How to Survive Your Freshman Year
College is the perfect intersection of freedom and young adulthood: Never again will you be allowed to have that much fun while being responsible for so little. But as generations of students have learned the hard way, it’s easy to get overwhelmed by that freedom and go overboard. It’s a fun but intimidating time, and the best way survive your freshman year is to be prepared.
How to Survive Your Freshman Year
Plan Your Work, Work Your Plan
Spoiler alert: You can’t do it all. Not even close.
College is about learning to prioritize and tell the difference between what you can do, what you want to do, and what you need to do. The biggest mistake freshmen make is taking on too much.
If you want to get ahead, you’ll have to scale back.
Set up a schedule to follow each week and stick with it. It doesn’t have to overly detailed or break down your life into 10-minute chunks. But, you should be able to look ahead each week and know what you’re doing every day and every night, from attending class to studying or just taking some time off to be with friends
You should also plan for free time, too. That might sound counter-intuitive or just plain impossible, but it’s not, and it’s absolutely worth it. As you build time for study and class, leave open chunks for hanging out, eating, wandering the dorms, or just seeing what comes up. Maintain your schedule and your sanity.
Avoid Credit Cards
Building credit is important in the long run. It shows banks that you’re trustworthy, it gives you access to better interest rates on loans, and it generally makes you feel like an adult.
But it takes years of controlled work to do that, and freshman year isn’t the time to start. Managing credit means using cards wisely, and only to make purchases you could buy with cash at that moment. Credit cards aren’t for making big buys that aren’t in your budget; they’re for showing banks you’ve got enough cash and maturity to pay your debts in full.
Getting into credit card debt while you’re still in college means you’ll be under the thumb of major lenders before you’ve even gotten your degree.
There’s plenty of time to be an adult and work with the complicated payment structures that come with credit cards. College is not that time.
Establish Your Independence
Don’t go home too often.
College is a crucial part of the development process as you make the rocky transition from childhood to young adulthood.

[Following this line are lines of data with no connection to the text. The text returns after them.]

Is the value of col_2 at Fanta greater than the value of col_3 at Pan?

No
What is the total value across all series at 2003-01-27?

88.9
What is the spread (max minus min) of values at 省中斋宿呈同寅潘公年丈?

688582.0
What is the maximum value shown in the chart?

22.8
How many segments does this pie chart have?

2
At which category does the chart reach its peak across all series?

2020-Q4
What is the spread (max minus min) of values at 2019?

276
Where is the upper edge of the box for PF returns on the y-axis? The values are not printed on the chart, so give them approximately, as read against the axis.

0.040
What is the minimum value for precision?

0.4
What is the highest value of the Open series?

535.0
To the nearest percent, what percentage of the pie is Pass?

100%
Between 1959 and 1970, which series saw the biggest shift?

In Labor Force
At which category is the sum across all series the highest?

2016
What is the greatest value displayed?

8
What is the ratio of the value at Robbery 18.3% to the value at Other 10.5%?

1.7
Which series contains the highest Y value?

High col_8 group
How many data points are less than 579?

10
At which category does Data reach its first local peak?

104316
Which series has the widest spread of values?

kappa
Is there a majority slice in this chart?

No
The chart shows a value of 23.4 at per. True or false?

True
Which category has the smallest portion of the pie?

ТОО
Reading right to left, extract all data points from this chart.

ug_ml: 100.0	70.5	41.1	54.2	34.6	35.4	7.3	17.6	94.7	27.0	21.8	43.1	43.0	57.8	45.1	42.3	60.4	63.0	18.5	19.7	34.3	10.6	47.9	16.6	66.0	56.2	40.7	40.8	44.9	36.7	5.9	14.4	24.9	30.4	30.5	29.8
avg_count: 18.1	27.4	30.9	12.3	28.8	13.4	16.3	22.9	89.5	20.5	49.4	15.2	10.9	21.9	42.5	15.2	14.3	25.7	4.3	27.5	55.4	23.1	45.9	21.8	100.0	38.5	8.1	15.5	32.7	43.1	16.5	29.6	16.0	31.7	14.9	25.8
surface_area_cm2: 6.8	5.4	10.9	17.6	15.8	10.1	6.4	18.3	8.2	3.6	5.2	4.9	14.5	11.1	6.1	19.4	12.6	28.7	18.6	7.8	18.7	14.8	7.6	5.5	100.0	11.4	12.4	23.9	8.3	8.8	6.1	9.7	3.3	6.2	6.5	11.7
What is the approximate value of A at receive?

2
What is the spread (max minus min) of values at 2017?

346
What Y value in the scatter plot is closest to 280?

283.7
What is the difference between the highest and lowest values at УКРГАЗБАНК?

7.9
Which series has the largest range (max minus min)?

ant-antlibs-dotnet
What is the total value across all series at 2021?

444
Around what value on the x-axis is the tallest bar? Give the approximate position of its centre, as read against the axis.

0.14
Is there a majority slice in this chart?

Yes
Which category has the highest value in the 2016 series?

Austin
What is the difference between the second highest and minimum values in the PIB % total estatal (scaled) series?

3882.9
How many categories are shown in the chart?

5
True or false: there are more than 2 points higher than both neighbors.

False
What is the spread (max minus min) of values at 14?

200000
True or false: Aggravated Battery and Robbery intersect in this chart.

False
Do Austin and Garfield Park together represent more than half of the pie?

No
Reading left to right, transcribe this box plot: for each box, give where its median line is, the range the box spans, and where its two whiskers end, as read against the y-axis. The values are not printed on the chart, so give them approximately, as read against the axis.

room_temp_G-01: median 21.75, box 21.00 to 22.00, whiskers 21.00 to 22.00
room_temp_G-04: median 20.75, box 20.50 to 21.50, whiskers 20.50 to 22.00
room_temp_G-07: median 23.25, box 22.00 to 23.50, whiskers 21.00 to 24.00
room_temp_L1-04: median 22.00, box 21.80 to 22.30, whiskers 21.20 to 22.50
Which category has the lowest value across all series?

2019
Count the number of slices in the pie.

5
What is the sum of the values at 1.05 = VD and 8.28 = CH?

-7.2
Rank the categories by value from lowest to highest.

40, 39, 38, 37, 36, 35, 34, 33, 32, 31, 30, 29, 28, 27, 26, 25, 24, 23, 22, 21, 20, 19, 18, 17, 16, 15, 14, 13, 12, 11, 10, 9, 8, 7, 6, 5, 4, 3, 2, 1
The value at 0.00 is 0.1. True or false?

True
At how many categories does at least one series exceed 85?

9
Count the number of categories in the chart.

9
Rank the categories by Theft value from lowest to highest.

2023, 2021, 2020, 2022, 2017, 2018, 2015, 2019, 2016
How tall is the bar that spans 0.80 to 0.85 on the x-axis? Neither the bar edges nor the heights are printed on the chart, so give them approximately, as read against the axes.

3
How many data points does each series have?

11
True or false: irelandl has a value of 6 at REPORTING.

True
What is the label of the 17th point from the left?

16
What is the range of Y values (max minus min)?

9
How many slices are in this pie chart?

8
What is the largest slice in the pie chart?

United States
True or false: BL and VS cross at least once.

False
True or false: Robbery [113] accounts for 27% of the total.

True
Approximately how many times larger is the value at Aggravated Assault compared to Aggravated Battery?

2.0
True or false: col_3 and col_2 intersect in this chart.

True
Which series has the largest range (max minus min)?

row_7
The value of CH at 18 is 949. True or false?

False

It’s tempting to make frequent trips home, whether for a homecooked meal or clean laundry.
Unfortunately, that’s detrimental to your long-term success as a student and a rounded human being.
Independence is usually hard-earned, and that means getting used to being bored or rejected or even alone on campus. It means meeting people and making friends. It means shaking up your established routines and coming up with new ones. It means staying away from home.
College teaches resourcefulness and problem-solving, but you won’t be able to learn those skills without first relying on yourself.
Don’t Rush the Big Choices
Freshman year can feel like a barrage of life-or-death questions: What’s your major? What do you want to do? Where do you want to live? Do you want to go out sometime?
You don’t have to commit to a major when you begin your freshman year.
Many schools don’t push you to declare until you start your sophomore run. Use your freshman year to take your school’s required course and explore topics that interest you.
Your major will be a guiding force in your education and career, and it’s not a choice to be made lightly.
One of the worst things you can do is select a major because you don’t want to weigh any other options, or if it’s something you don’t like but are betting you will come to love in time.
Take your time on this one. Take a month, a semester, a year. Don’t just leap; look carefully. This is a great opportunity to get to know your guidance and career counselors, as well as professors in fields that grab your interest, to find out what’s required by students in your prospective major. Check out employment prospects with seniors or counselors.
The real lesson in picking a major is to learn how to examine yourself and figure out what you want, then take the steps to get it.
That’s not something you can knock out overnight.
Get Some Sleep
Really, do it. Get some good sleep as much as you can. Your mental and physical health depend on it.
A 2009 study in the Journal of Adolescent Health found that only 30% of college students surveyed got more than 8 hours of sleep a night, while more than 68% percent (!) had trouble sleeping because of stress related to their academic or personal lives. As a result, students with poor sleep habits turn in greater numbers to over-the-counter drugs to regulate their sleep cycles and moods.
Sleep-deprived students tend to perform worse in class and on tests than their more rested counterparts. Your body becomes sluggish, your brain operates through a thick fog, and your moods become erratic.
So what do you do?
Freshmen are terrible with time management. They stay up too late the night before an early class. They skip sleep altogether in favor of doing all the things. The FOMO is real, and it leads to some hectic and damaging hours. Don’t cheat yourself out of healthy sleep. It’s one of the best things you can do to stay healthy.
If there’s one adage every freshman should heed, it’s this:
Strive for moderation in all things.
Party, but party responsibly. Work hard, but leave time to relax. Make new friends, but give yourself time to recuperate. Don’t shy away from big choices, but don’t rush into them, either. Lean on your folks, but not too much.
Freshman year is like nothing else. If you do it right, you’ll never forget it.